▶ AIM OF THE EXERCISE: Copy out every line in the rows below that contains the word "nicht". Upper and lower case count, so copy only lines where it appears in exactly that form.

▶ RECORDS SUPPLIED:

-- Opening Marker --

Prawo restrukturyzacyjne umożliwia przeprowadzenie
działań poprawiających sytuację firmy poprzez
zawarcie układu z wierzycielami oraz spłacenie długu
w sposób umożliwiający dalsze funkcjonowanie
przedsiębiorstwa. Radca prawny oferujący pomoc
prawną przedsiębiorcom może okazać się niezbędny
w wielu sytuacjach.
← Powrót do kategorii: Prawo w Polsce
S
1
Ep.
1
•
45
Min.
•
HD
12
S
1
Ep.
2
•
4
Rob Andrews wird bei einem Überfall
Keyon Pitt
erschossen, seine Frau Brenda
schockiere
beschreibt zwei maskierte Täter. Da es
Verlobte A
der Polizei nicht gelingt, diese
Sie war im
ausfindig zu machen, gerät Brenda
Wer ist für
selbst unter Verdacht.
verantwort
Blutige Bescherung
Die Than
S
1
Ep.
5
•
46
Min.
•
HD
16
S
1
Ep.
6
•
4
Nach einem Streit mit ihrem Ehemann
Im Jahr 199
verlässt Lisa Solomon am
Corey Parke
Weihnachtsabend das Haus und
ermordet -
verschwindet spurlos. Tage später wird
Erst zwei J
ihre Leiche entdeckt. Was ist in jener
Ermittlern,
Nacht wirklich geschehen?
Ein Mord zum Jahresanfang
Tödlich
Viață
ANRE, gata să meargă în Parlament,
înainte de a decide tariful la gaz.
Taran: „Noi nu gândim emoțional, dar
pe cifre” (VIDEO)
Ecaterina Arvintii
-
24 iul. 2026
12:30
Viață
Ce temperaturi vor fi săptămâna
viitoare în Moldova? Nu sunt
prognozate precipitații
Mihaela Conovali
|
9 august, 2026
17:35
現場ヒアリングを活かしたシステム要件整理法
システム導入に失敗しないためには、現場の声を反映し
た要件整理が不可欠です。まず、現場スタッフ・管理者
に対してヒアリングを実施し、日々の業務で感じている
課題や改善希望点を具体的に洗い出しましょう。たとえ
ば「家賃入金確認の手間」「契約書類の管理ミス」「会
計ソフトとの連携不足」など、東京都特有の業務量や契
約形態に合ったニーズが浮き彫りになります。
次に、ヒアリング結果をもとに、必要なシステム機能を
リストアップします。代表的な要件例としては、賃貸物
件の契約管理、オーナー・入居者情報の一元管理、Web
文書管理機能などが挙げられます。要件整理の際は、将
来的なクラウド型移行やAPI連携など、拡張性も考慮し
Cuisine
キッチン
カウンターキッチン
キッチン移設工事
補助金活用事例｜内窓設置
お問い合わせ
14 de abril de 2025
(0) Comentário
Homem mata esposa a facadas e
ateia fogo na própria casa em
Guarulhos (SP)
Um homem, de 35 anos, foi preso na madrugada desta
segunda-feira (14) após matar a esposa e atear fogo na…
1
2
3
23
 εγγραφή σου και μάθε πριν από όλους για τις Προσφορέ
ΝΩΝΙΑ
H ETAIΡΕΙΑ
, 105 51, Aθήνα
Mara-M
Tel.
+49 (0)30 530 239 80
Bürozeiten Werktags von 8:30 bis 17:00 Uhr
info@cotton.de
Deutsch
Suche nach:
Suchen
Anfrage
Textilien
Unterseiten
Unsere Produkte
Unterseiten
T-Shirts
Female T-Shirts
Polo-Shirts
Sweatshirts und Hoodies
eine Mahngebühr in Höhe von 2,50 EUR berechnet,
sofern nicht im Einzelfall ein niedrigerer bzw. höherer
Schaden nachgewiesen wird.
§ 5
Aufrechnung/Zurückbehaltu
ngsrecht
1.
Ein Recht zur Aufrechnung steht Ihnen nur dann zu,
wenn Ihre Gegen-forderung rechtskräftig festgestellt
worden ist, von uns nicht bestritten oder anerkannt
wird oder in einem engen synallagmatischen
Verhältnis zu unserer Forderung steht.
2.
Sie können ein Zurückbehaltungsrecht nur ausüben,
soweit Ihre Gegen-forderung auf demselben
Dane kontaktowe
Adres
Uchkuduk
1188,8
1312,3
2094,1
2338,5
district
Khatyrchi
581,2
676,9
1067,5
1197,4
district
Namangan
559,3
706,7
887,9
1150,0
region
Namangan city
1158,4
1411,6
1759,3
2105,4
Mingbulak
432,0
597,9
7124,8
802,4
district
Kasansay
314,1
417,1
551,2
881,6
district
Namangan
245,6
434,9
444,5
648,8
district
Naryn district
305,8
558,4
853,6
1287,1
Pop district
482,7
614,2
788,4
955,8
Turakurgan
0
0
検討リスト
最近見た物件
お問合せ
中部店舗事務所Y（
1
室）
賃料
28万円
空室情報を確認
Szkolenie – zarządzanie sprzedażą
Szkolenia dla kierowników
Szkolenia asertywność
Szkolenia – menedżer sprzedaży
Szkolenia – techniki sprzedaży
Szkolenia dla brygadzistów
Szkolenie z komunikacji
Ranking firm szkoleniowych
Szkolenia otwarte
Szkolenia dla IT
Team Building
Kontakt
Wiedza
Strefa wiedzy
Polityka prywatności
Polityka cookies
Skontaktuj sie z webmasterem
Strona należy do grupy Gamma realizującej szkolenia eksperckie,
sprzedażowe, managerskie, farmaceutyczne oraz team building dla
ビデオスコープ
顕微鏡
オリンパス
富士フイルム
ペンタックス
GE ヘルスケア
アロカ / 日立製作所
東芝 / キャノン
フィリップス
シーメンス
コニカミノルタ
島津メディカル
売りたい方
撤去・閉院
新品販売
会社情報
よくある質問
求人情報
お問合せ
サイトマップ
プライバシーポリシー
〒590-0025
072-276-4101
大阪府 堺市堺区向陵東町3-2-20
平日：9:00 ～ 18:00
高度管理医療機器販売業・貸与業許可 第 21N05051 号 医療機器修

-- Closing Marker --

▶ EXPECTED ANSWER:
der Polizei nicht gelingt, diese
sofern nicht im Einzelfall ein niedrigerer bzw. höherer
worden ist, von uns nicht bestritten oder anerkannt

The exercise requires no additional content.